◆ **Treść zadania A**:
Odpowiedz na podstawie relacji z meczu Piast – Cracovia na trzy pytania, każde w osobnym wierszu i oznaczone tak samo:
(i) Kto strzelił zwycięskiego gola dla Piasta?
(ii) Który zawodnik gości główkował po wrzutce Piątka wprost w ręce Jakuba Szmatuły?
(iii) Kto dośrodkował z rzutu wolnego do Jankowskiego w drugiej połowie?
◆ **Treść zadania B**:
Kontynuuj relację z meczu Piast – Cracovia od miejsca, w którym się kończy.

Piast - Cracovia: duet byłych piłkarzy Ruchu Chorzów spycha Cracovię w strefę spadkową

Piast pokonał u siebie Cracovię 1:0 w meczu 16. kolejki Lotto Ekstraklasy. Zwycięskiego gola strzelił w drugiej połowie Maciej Jankowski. Asystował mu Martin Konczkowski, czyli trzy punkty zapewnili gliwiczanom byli gracze Ruchu Chorzów.

Sebastian Kordek
Sebastian Kordek

Początek spotkania był bardzo spokojny. Piast Gliwice prowadził grę, a Cracovia przyczaiła się na własnej połowie czekając na kontry. Po jednym z takich wypadów groźnie, choć niecelnie, główkował Krzysztof Piątek. Gospodarze próbowali z kolei zagrozić dwoma uderzeniami powracającego po kontuzji Konstantina Vassiljeva, ale jego próby były bardzo słabe. Mateuszowi Makowi udało się jeszcze wygrać pojedynek główkowy w polu karnym, jednak nie zagroził on Grzegorzowi Sandomierskiemu.

Piast przeważał i zaczął stwarzać sytuacje. Vassiljev huknął tuż sprzed pola karnego, a gości uratowała interwencja obrońcy, bowiem Sandomierski byłby bez szans. Po chwili ładnie z powietrza przymierzył Martin Bukata, ale golkiper Pasów był na posterunku. Ponadto gliwiczanie nękali defensywę rywala akcjami oskrzydlającymi, niemiłosiernie objeżdżając skrajnych obrońców Cracovii.

Drużyna z Kałuży odpowiedziała wrzutką Piątka do niepilnowanego Mateusza Szczepaniaka. Zawodnik gości główkował celnie, ale wprost w ręce Jakuba Szmatuły.

Na starcie drugiej połowy groźnie zaatakowała Cracovia. Najpierw Szczepaniak uderzył nieznacznie ponad poprzeczką, a po chwili Piątek urwał się obrońcy, ale zamiast podciągnąć jeszcze z piłką strzelił na bramkę i Szmatuła zdołał interweniować.

ZOBACZ WIDEO Potknięcie AS Monaco w meczu z beniaminkiem, Glik z żółtą kartką [ZDJĘCIA ELEVEN]

Gospodarze zagrozili po stałym fragmencie gry. Vassiljev bardzo dobrze dośrodkował z rzutu wolnego, Jankowski uciekł defensorom, lecz nie zdołał trącić piłki głową. Okazję miał też Mak, jednak jego uprzedził Sandomierski.

◆ **Sekcja danych**:

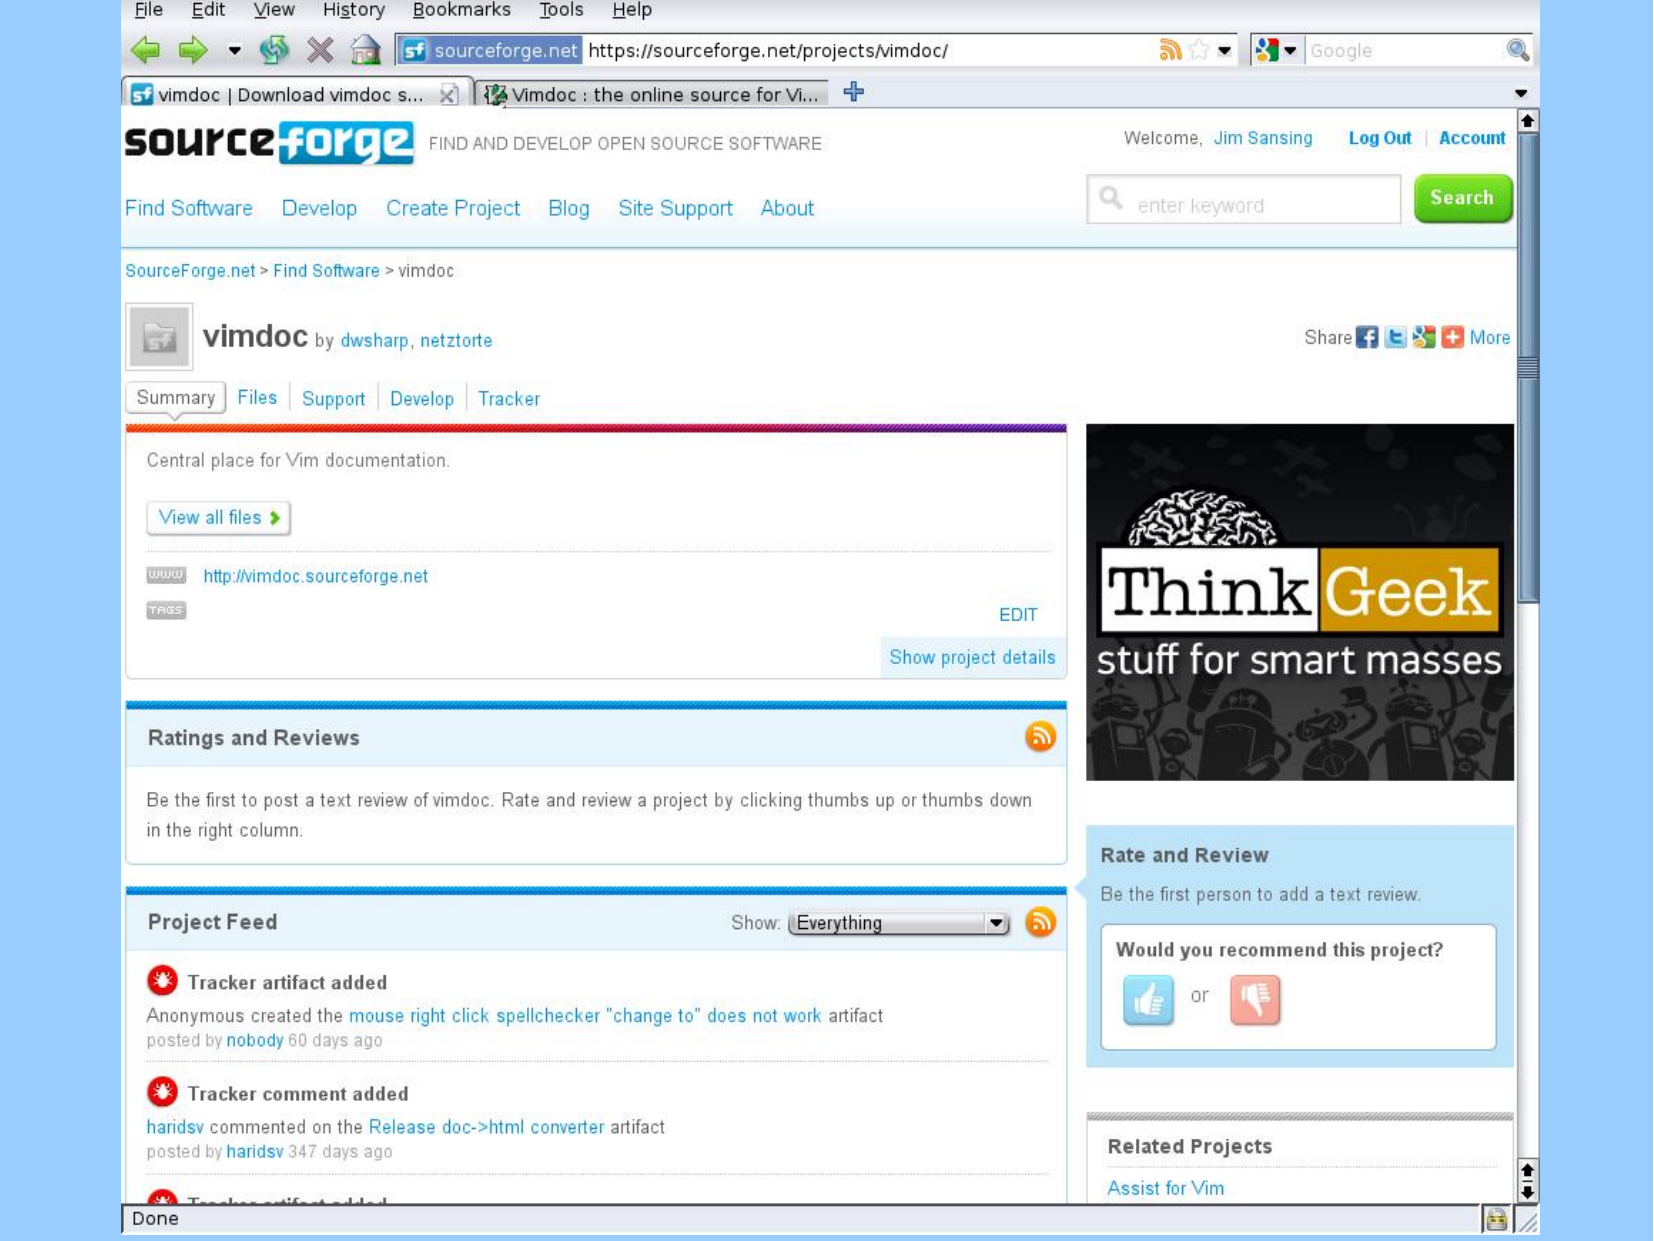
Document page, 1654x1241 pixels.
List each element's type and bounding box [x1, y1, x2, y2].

picture [121, 0, 1540, 1235]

◆ **Wynik ćwiczenia A**:
(i) Maciej Jankowski.
(ii) Mateusz Szczepaniak.
(iii) Konstantin Vassiljev.

◆ **Wynik ćwiczenia B**:
Cesarz Estonii świetnie wykonywał rzuty wolne i w 56. minucie znowu to potwierdził. Po jego dograniu krycie zgubił Aleksandar Sedlar, ale jego główka nie zaskoczyła dobrze ustawionego bramkarza. Kilkadziesiąt sekund później kąśliwie z dystansu przymierzył Bukata i ten strzał już sprawił problemy Sandomierskiemu, który "wypluł" piłkę przed siebie. Zdążył jednak uprzedzić nadbiegającego Joela Valencię.

Niebiesko-czerwoni osiągnęli przewagę, którą udokumentowali w 63. minucie. Strzał Vassiljeva został zablokowany, ale piłka trafiła na skrzydło pod nogi Martina Konczkowskiego, który od razu dorzucił ją w pole karne. Tam najwyżej wyskoczył Maciej Jankowski i głową pokonał rozpaczliwie interweniującego Sandomierskiego.

Pasy szukały wyrównania, lecz gościom brakowało z przodu argumentów. Krakowianie wymieniali podania na połowie Piasta, jednak nic z nich nie wynikało. Dopiero w końcówce po dośrodkowaniu z rzutu wolnego po zamieszaniu w polu karnym gliwiczan piłka obiła słupek.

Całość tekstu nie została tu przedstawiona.